How should we plan health budgets for new cures?

Medical technology is advancing faster than ever, as evidenced by the lightning speed of Covid-19 vaccine development. But little is known about how health authorities should design long-term budgets for expensive new cures: high prices can both incentivize research into life-saving treatments and place a huge burden on public resources. Analyzing such trade-offs is a central focus of TSE Health Center’s ‘Pharmaceutical industry and regulation’ program, inspiring a new paper by Pierre Dubois and Thierry Magnac that focuses on the case of the Hepatitis C virus in France. Their analysis demonstrates the benefits of forward-looking allocation of funds compared to fixed annual budgets.

Why do pharmaceutical innovations pose a challenge for health authorities?

When new drugs have the potential to cure chronic conditions but the cost of treating a large number of patients is prohibitively high, it can be particularly difficult for policymakers to set long-term budgets. Rather than relying solely on production costs or expected demand in price negotiations, healthcare authorities often use a value-based system to tie the price of drugs to their effectiveness in treating specific conditions. While a myopic focus on immediate health needs can undermine long-term objectives, value-based pricing that justifies high prices for life-saving cures can challenge the short-term ‘affordability’ of health budgets.
As new treatments can radically alter the trade-offs involved, long-run optimal planning could generate benefits for all parties. However, most European countries make only annual agreements with pharmaceutical firms that impose no long-run commitment.
In the future, health authorities are likely to come under increasing pressure to plan ahead as advances in gene and cell therapies promise drastic improvements in the treatment of otherwise incurable conditions. For communicable diseases, the optimal long-term allocation of the authority’s initial budget depends on the decreasing efficiency of treatment with the number of patients but also on the rate of transmission and infection.

Why do efforts to control Hepatitis C offer an instructive case study?

In our paper, we use a Susceptibles-Infected-Recovered model similar to those used to understand the spread and control of other infectious diseases, such as Covid-19. This allows us to analyze the optimal sequence of expenses for healthcare authorities on a new curative drug treatment. We use data on Hepatitis C infections in France to calibrate our model before simulating optimal policies.

Hepatitis C is a major source of liver disease that affects millions worldwide. Its treatment underwent a major upheaval when decisive curative drugs were introduced in 2014. As these drugs are expensive, policymakers faced a familiar trade-off between spending big now or waiting for competing treatments to arrive. For instance, Joe Biden has proposed a $5 billion plan to rid the US of the virus by 2030 but he may struggle to convince cost-cutters in Congress.
Without such generous funding, health authorities usually respond by prioritizing high-risk patients and delaying treatment for others. In France, access to the new Hepatitis C drugs was restricted to a selection of patients depending on virus genotypes, disease stages and comorbidities. Other researchers have shown how in-class competition had a positive impact on the uptake and adoption of these antiviral drugs in Europe.
Hepatitis C infections had previously built up in France due to sharing of needles by drug addicts and unsafe blood transfusions. The prevalence of asymptomatic cases makes the virus hard to track but these causes of infection were at least partly under control by 2010. Accordingly, our model allows for undetected cases; it also assumes a low transmission rate so that the disease will eventually be eradicated and that seems true in Europe at least.

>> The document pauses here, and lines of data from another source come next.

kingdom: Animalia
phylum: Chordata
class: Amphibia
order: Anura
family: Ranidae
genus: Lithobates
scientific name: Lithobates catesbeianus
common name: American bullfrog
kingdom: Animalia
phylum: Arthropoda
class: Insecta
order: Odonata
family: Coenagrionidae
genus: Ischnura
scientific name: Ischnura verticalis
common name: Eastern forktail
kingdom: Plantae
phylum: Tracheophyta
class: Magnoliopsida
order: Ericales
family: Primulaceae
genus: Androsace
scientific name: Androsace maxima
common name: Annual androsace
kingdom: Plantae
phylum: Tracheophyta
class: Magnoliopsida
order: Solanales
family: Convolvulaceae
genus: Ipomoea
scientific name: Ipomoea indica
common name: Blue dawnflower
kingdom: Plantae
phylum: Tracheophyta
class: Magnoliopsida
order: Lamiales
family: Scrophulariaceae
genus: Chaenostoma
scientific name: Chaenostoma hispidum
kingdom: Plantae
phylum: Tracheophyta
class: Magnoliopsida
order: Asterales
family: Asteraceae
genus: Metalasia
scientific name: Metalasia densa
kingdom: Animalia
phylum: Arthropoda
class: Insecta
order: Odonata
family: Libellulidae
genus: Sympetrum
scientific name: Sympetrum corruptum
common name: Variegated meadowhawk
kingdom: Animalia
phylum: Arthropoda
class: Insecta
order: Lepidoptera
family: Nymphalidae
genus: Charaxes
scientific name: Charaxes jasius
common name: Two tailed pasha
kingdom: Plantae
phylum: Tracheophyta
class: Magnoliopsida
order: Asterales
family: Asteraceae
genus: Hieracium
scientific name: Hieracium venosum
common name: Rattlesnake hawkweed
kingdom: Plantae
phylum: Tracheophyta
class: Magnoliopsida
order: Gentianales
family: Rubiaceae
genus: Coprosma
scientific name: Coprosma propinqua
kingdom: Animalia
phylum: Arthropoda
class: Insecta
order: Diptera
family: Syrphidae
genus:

What are the key contributions of your paper?

We find that spending more today implies less infection tomorrow, but also less effective cures and other dynamic externalities. Holding the intertemporal budget constant, we show that it is optimal for health authorities to reduce infection in the short run by front-loading their spending. Unfortunately, this does not accelerate full eradication of the disease as it continues to be fueled in the medium run by undetected cases.
However, this result is calibrated to the characteristics of Hepatitis C in France and is difficult to prove in a formal model as it depends on which trade-off we focus on. There is clearly much more to be done to understand optimal policy rules. For instance, our research highlights the difficulty of setting long-term budgets if health authorities are free to renegotiate future resources in the event of a rebound in infections. Results should be also sensitive to the evolution of trade-offs over time, especially when changing prices and future innovations are likely to encourage health authorities to wait until more cost-efficient treatments become available.